What is the difference between a mortgage broker and a lender?

A mortgage broker counsels you on the various loans and rates available from different lenders. A mortgage broker will take your application and process the loan which involves putting together the complete file including the credit report, appraisal, verification of your income and assets. When complete the mortgage broker will submit it to the lender who “underwrites” the package to come up with a credit lending decision. 

What if I can’t afford a large down payment?

It shouldn’t be a problem. There are many programs available today that require as little as 3.5% down payment. Contact us and we can find the right program for you!

What is PMI?

Private mortgage insurance (PMI) policies are designed to reimburse a mortgage lender up to a certain amount if you default on your loan. Most lenders require PMI on loans where the borrower makes a down payment of less than 20%. Premiums are typically paid monthly however it can also be financed.

What is the difference between a Fixed and Adjustable Rate Loan?

A fixed rate mortgage means the interest rate and the amount you pay each month remain the same over the entire mortgage term.  

On an Adjustable rate mortgage also known as an (ARM), the interest rate fluctuates per the indexes. Initial interest rates of ARMs are typically offered at a discounted interest rate lower than fixed rate mortgage. Over time, when initial discounts are filtered out, ARM rates will fluctuate as general interest rates go up and down.

Are all Adjustable rate loans the same?

Different ARMs are tied to different financial indexes, some of which fluctuate up or down quicker than others. ARMs typically have a CAP as to how much and how often the interest rate and/or payments can change in a year and over the life of the loan. To see if a ARM is right for you, contact us to discuss your options.

What are closing costs?

Closing costs are the fees associated with acquiring a mortgage loan.

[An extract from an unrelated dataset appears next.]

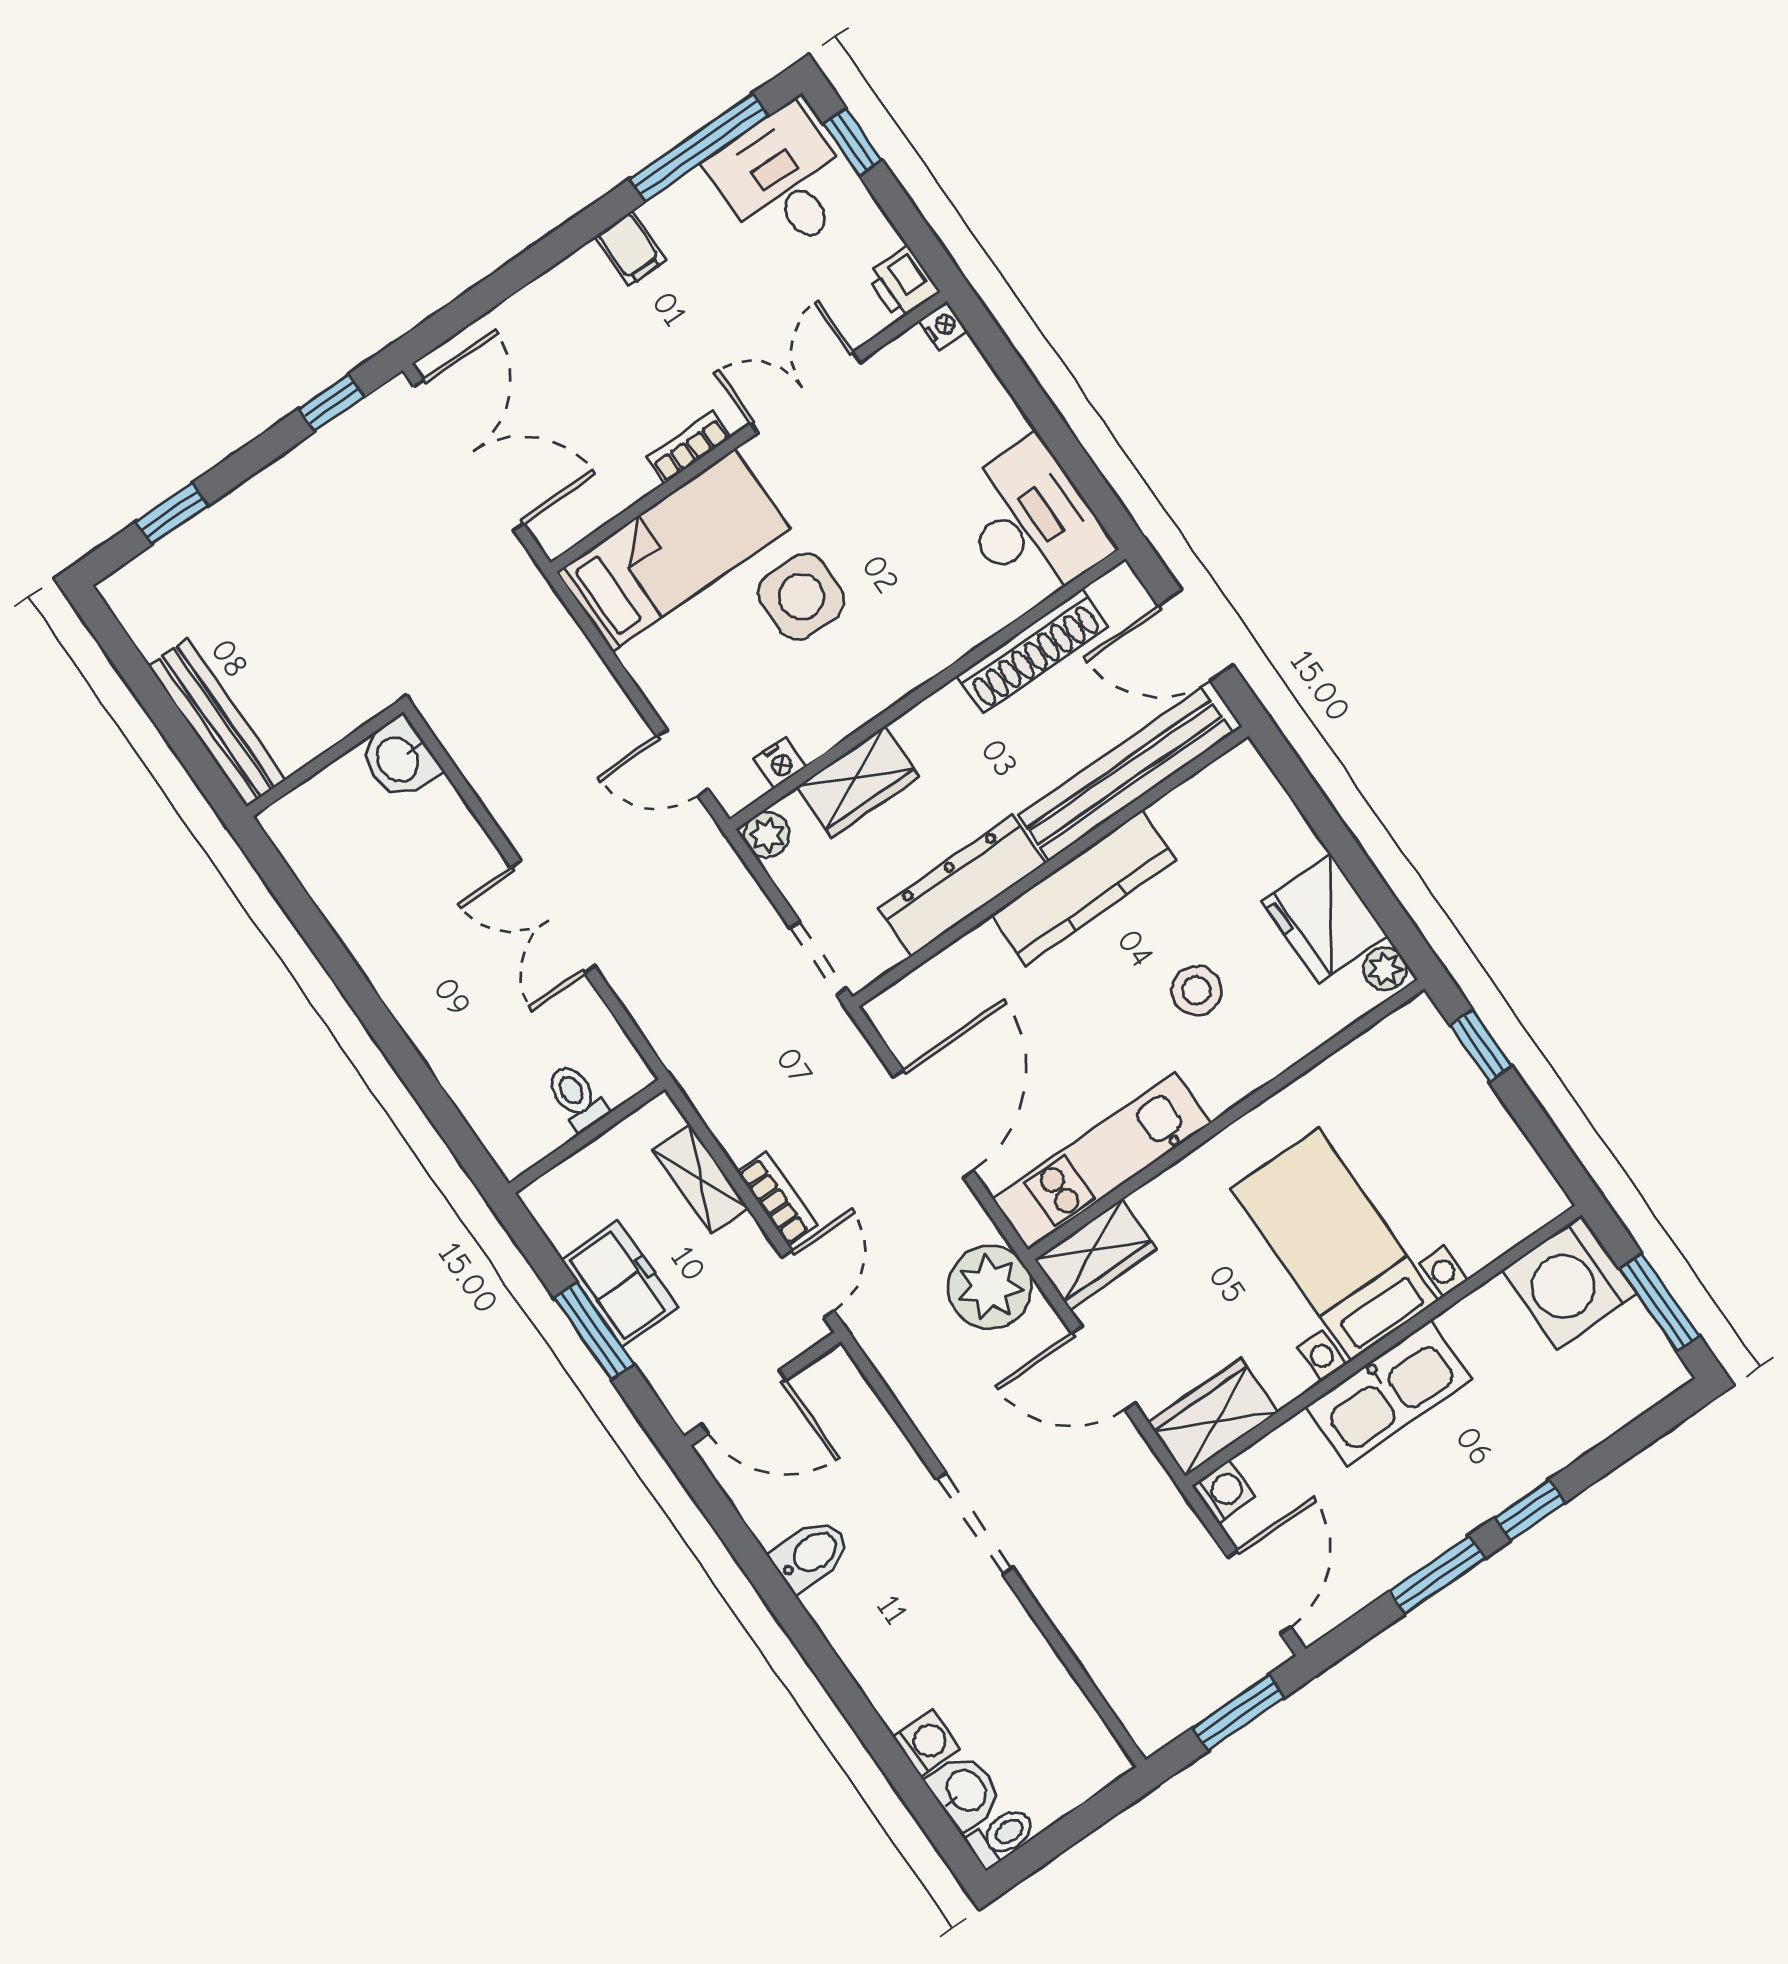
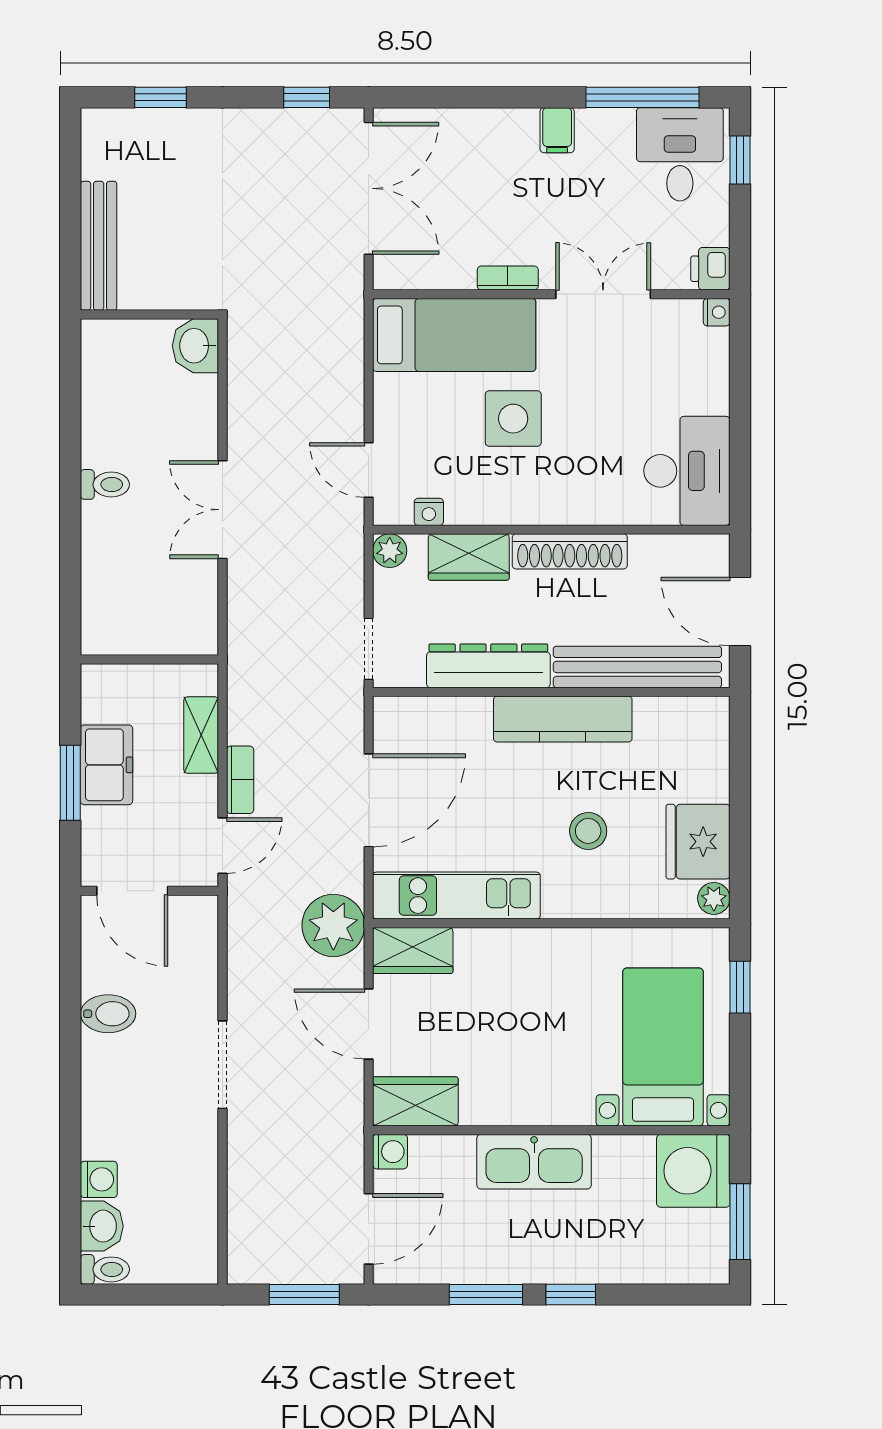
shoe rack: (1032, 651) -> (570, 551), moved
toilet: (576, 1097) -> (105, 484), moved, turned 90
bed with nightstands: (1335, 1245) -> (663, 1047), moved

Such costs include but are not limited to: Lender fees, Origination fee, Discount points, Third party service fees for appraisal, credit report, flood certification, Title and escrow, attorney charges, Per Diem Interest (daily interest), mortgage tax as required by the city, state, etc.  Mortgage Lenders are required by law to provide you a preliminary estimate after you submit your application.

What are my out-of-pocket costs on a refinance?

In almost all cases, the cost of an appraisal is the only out of pocket expense in a refinance.